_Activity_:
In the material below, find all lines with the string "Teek" and copy them.

*** Opening of Data provided ***

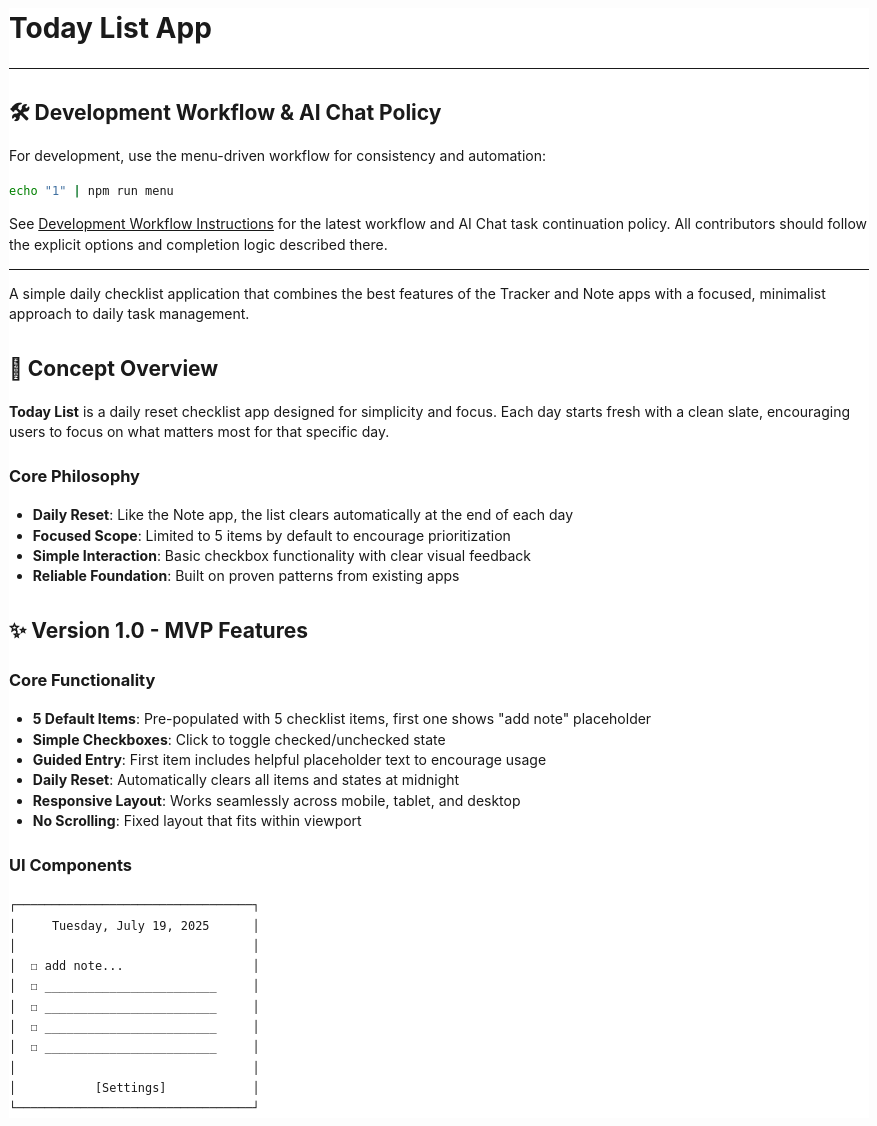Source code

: # Today List App

---
## 🛠️ Development Workflow & AI Chat Policy

For development, use the menu-driven workflow for consistency and automation:

```bash
echo "1" | npm run menu
```

See [Development Workflow Instructions](../../.github/instructions/development-workflow.instructions.md) for the latest workflow and AI Chat task continuation policy. All contributors should follow the explicit options and completion logic described there.

---

A simple daily checklist application that combines the best features of the Tracker and Note apps with a focused, minimalist approach to daily task management.

## 🎯 Concept Overview

**Today List** is a daily reset checklist app designed for simplicity and focus. Each day starts fresh with a clean slate, encouraging users to focus on what matters most for that specific day.

### Core Philosophy

- **Daily Reset**: Like the Note app, the list clears automatically at the end of each day
- **Focused Scope**: Limited to 5 items by default to encourage prioritization
- **Simple Interaction**: Basic checkbox functionality with clear visual feedback
- **Reliable Foundation**: Built on proven patterns from existing apps

## ✨ Version 1.0 - MVP Features

### Core Functionality

- **5 Default Items**: Pre-populated with 5 checklist items, first one shows "add note" placeholder
- **Simple Checkboxes**: Click to toggle checked/unchecked state
- **Guided Entry**: First item includes helpful placeholder text to encourage usage
- **Daily Reset**: Automatically clears all items and states at midnight
- **Responsive Layout**: Works seamlessly across mobile, tablet, and desktop
- **No Scrolling**: Fixed layout that fits within viewport

### UI Components

```
┌─────────────────────────────────┐
│     Tuesday, July 19, 2025      │
│                                 │
│  ☐ add note...                  │
│  ☐ ________________________     │
│  ☐ ________________________     │
│  ☐ ________________________     │
│  ☐ ________________________     │
│                                 │
│           [Settings]            │
└─────────────────────────────────┘
```
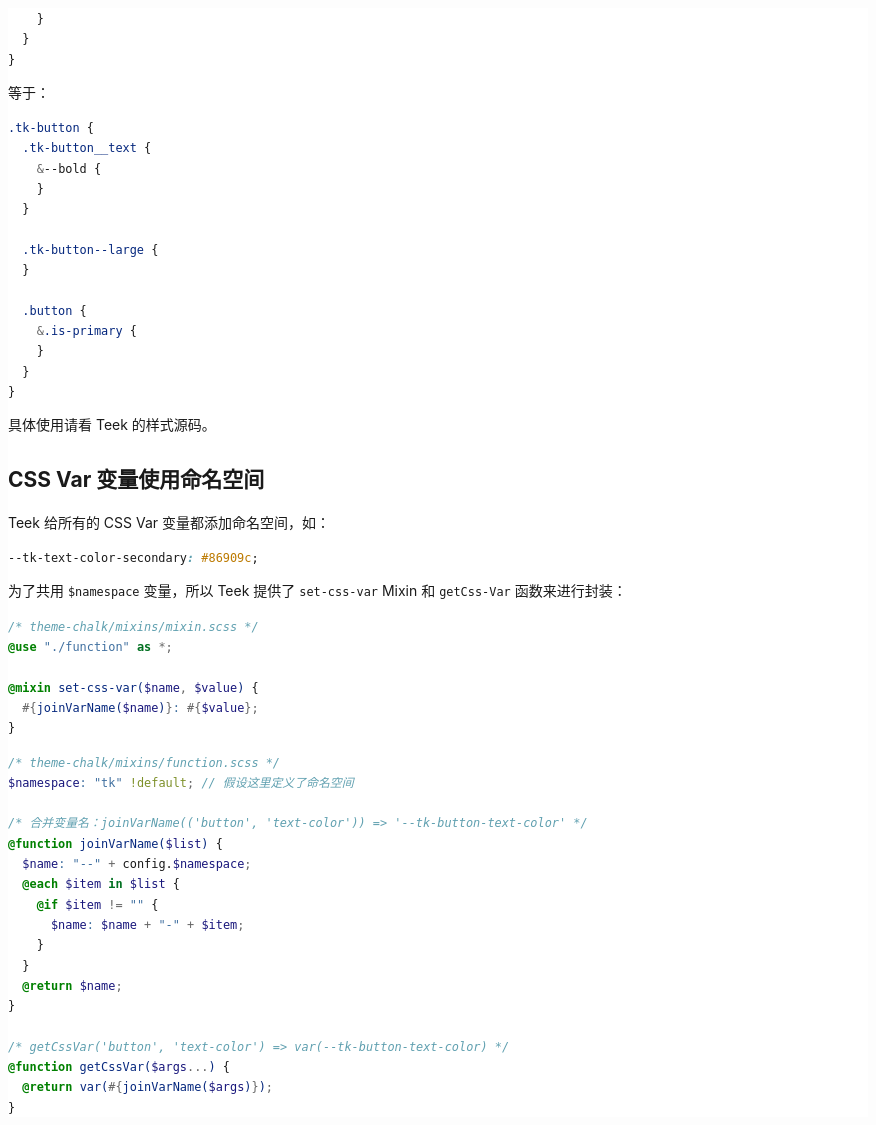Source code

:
 ```scss
    }
  }
}
```

等于：

```scss
.tk-button {
  .tk-button__text {
    &--bold {
    }
  }

  .tk-button--large {
  }

  .button {
    &.is-primary {
    }
  }
}
```

具体使用请看 Teek 的样式源码。

## CSS Var 变量使用命名空间

Teek 给所有的 CSS Var 变量都添加命名空间，如：

```css
--tk-text-color-secondary: #86909c;
```

为了共用 `$namespace` 变量，所以 Teek 提供了 `set-css-var` Mixin 和 `getCss-Var` 函数来进行封装：

```scss
/* theme-chalk/mixins/mixin.scss */
@use "./function" as *;

@mixin set-css-var($name, $value) {
  #{joinVarName($name)}: #{$value};
}
```

```scss
/* theme-chalk/mixins/function.scss */
$namespace: "tk" !default; // 假设这里定义了命名空间

/* 合并变量名：joinVarName(('button', 'text-color')) => '--tk-button-text-color' */
@function joinVarName($list) {
  $name: "--" + config.$namespace;
  @each $item in $list {
    @if $item != "" {
      $name: $name + "-" + $item;
    }
  }
  @return $name;
}

/* getCssVar('button', 'text-color') => var(--tk-button-text-color) */
@function getCssVar($args...) {
  @return var(#{joinVarName($args)});
}
```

*** Close of Data provided ***

_Expected output_:
具体使用请看 Teek 的样式源码。
Teek 给所有的 CSS Var 变量都添加命名空间，如：
为了共用 `$namespace` 变量，所以 Teek 提供了 `set-css-var` Mixin 和 `getCss-Var` 函数来进行封装：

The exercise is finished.